Recently, NestWatch organized a large study of supplemental feeding of breeding Eastern Bluebirds, Black-capped Chickadees, and Carolina Chickadees and asked volunteers to participate and report their findings. The species chosen for the study are the most likely to be supplied with food and nesting cavities (boxes). The study began in 2014 and went through 2019. In that time the scientists analyzed 24,528 nest records of these species, ranging from Alaska to Florida.
The goal of the project was to find answers to the question of how feeding wild birds impacts their reproductive
success. Eastern Bluebirds were considered supplemented if they were provided with insect larvae, such as mealworms or waxworms. For the Chickadees, supplemented food could include wild bird seeds, suet, insect larvae, or fruit. The people participating in the study were to report when they supplemented the food; ” was it before the eggs were laid, when the eggs were present and/or when nestlings were present”.
The resulting analysis indicated that Eastern Bluebirds who had additional food laid their eggs 6 days earlier than those who had no additional food. The supplemental feeding didn’t have any impact on the Chickadees egg laying. The advantage for bluebirds who lay eggs earlier might allow them to produce another clutch later in the season. There is also a risk associated with laying eggs earlier in that they have a higher chance of being hit with deadly cold fronts in early spring.
Clutch size did not change for either species, except for a small increase in clutch size for later in the season. Access to extra food at that time may have been the reason for the slight increase. Chickadees rarely lay a second clutch.
Another factor in the study was the presence or absence of predator guards. These are additional structures or devices that attach to the entrance hole making it difficult for predators (like cats or raccoons and some birds) to be able to reach into the nest box.
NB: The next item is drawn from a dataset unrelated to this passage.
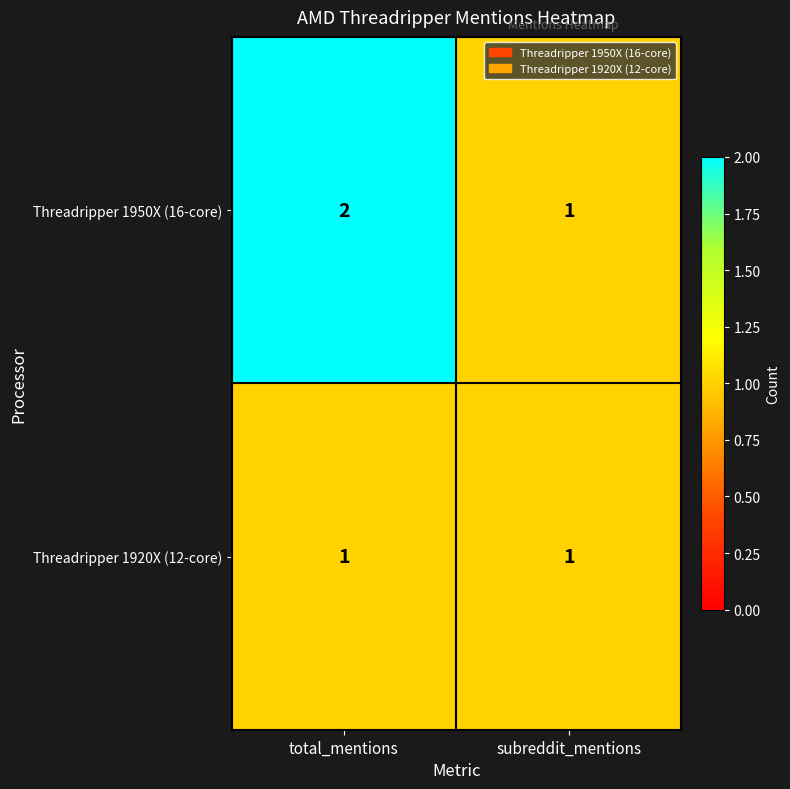

At which label is Threadripper 1950X (16-core) closest to 1?

subreddit_mentions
Predator guards are associated with increased nest survival. A bluebird nest box with a predator guard and additional food showed nest survival improved by about 5%.
The study results also suggest that additional feeding may be helpful for nestlings to make it through the earlier part of the breeding season when they are vulnerable to cool weather.
The Black-capped and Carolina Chickadees did not have higher nest survival when supplemental food was available. Another study found that Eastern Bluebird nestlings provided with additional food were 5.2% heavier as they approached fledging age. Research has shown that relatively heavy fledgling have a better likelihood of surviving their first year than nestlings of lighter weight. Black-capped Chickadees, once again, did not benefit even though they were provided live mealworms at nest boxes.
The researcher did not expect the results that showed so much difference between the bluebirds and chickadees. It is true that Eastern Bluebirds have a more limited diet; basically insects and fruit. Both species of Chickadees have a broader diet and therefore may not be as sensitive to food shortages during the breeding season. Even if they didn’t show the same results as the bluebird’s, surplus food may help them in the nonbreeding season.
Providing bluebirds with insect larvae may not be common, but it is growing in popularity among those who are especially intent on seeing the bluebird population increase.
Even though the breeding season is over for this year it is good to know more about our impact of feeding birds. In the U.S. as of 2018 there were more than 59 million people engaged in this hobby. Keep up the good work.